Detroit underserved, misrepresented

Detroit is often used to exemplify financial crises, most of America used to seeing the city's dilapidated and abandoned buildings on TV during the worst times of the recession. However, there is a turnaround occurring.

“They’re pretty focused on the resurgence of Detroit,” Ness said. "Some of the demographic data is coming out to back the resurgence."

There is a fast-growing need for IT professionals (according to Ness there are tens of thousands of unfilled IT jobs), and a number of high-tech incubators and venture capital groups have sprung up. Detroit Venture Partners is an example of the latter. It includes investment from NBA superstar Earvin “Magic” Johnson, who has joined as general partner.

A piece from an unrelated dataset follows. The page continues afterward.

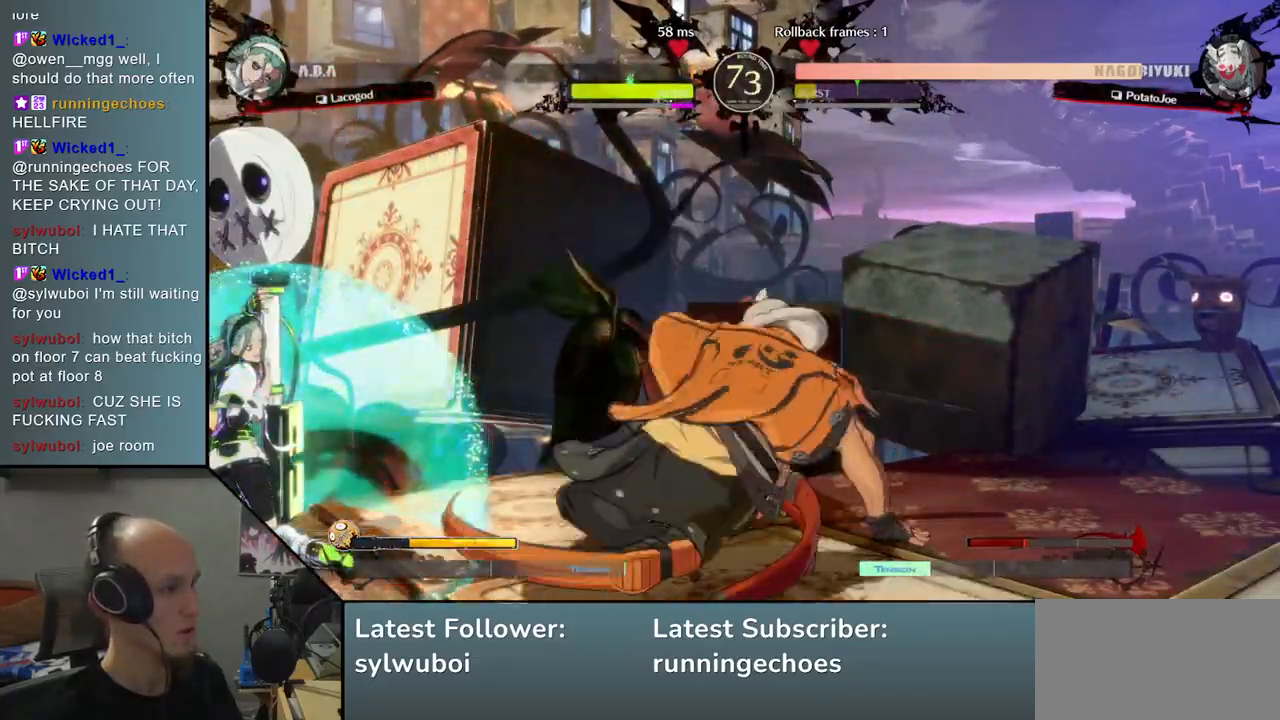
{"dt_ms": 500, "buttons": [], "left_stick": "center", "events": [[150, "left_stick", "down"], [267, "left_stick", "right"], [350, "SQUARE", "down"], [400, "left_stick", "center"], [450, "SQUARE", "up"]]}
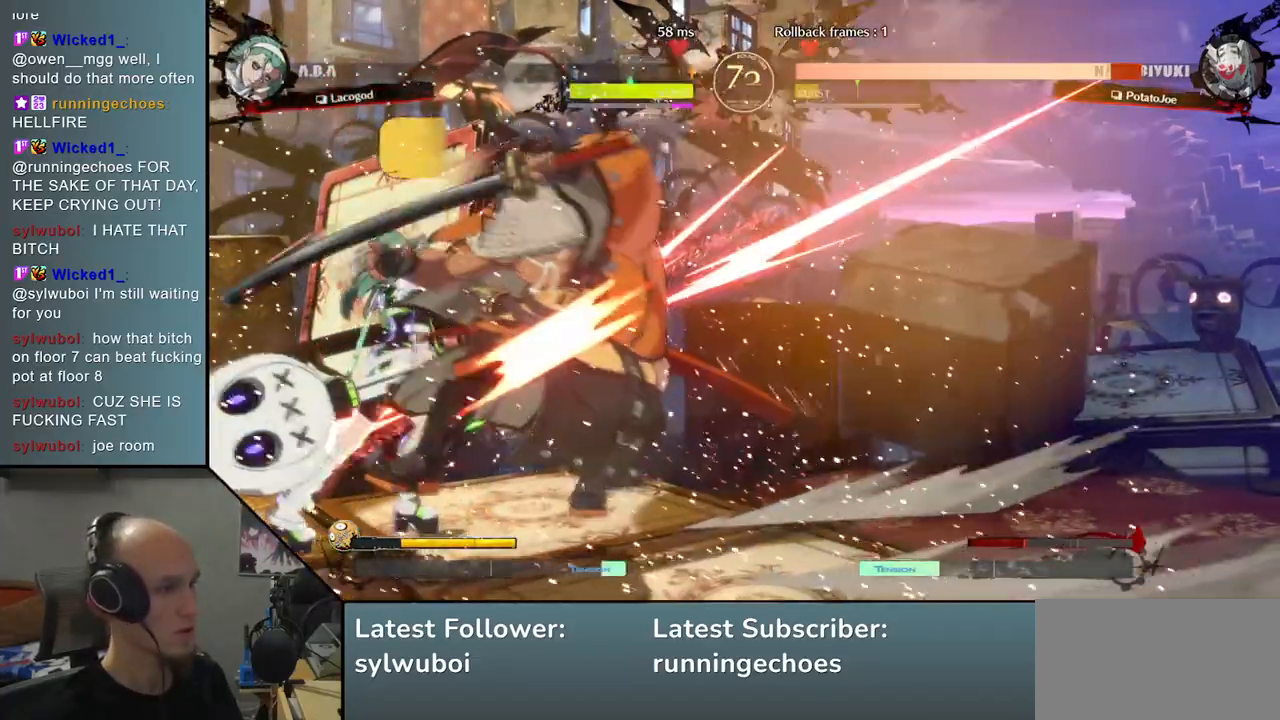
{"dt_ms": 500, "buttons": [], "left_stick": "right", "events": [[400, "left_stick", "right"]]}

Ness sees data centers as one of the former industrial powerhouse city's resurgence opportunities. “Data centers are the indispensable infrastructure for today’s U.S. companies in the same way that large factories were in the 20th century and railroads were in the 19th century,” he said.

Strength in compliance-heavy verticals

OnlineTech is strong in the regulated computing market, with those with HIPAA and PCI compliance needs. “Healthcare is a target for us, with a lot of activity in the southeast. There are some big state of the art hospitals; Henry Ford Health is in Detroit," he said.

"We also do a lot of business with finance and insurance companies. All three require regulated computing because there’s HIPAA and credit card risks.”

The company offers a range of infrastructure options, from cloud to three-rack deployments to 4,000 square foot data halls.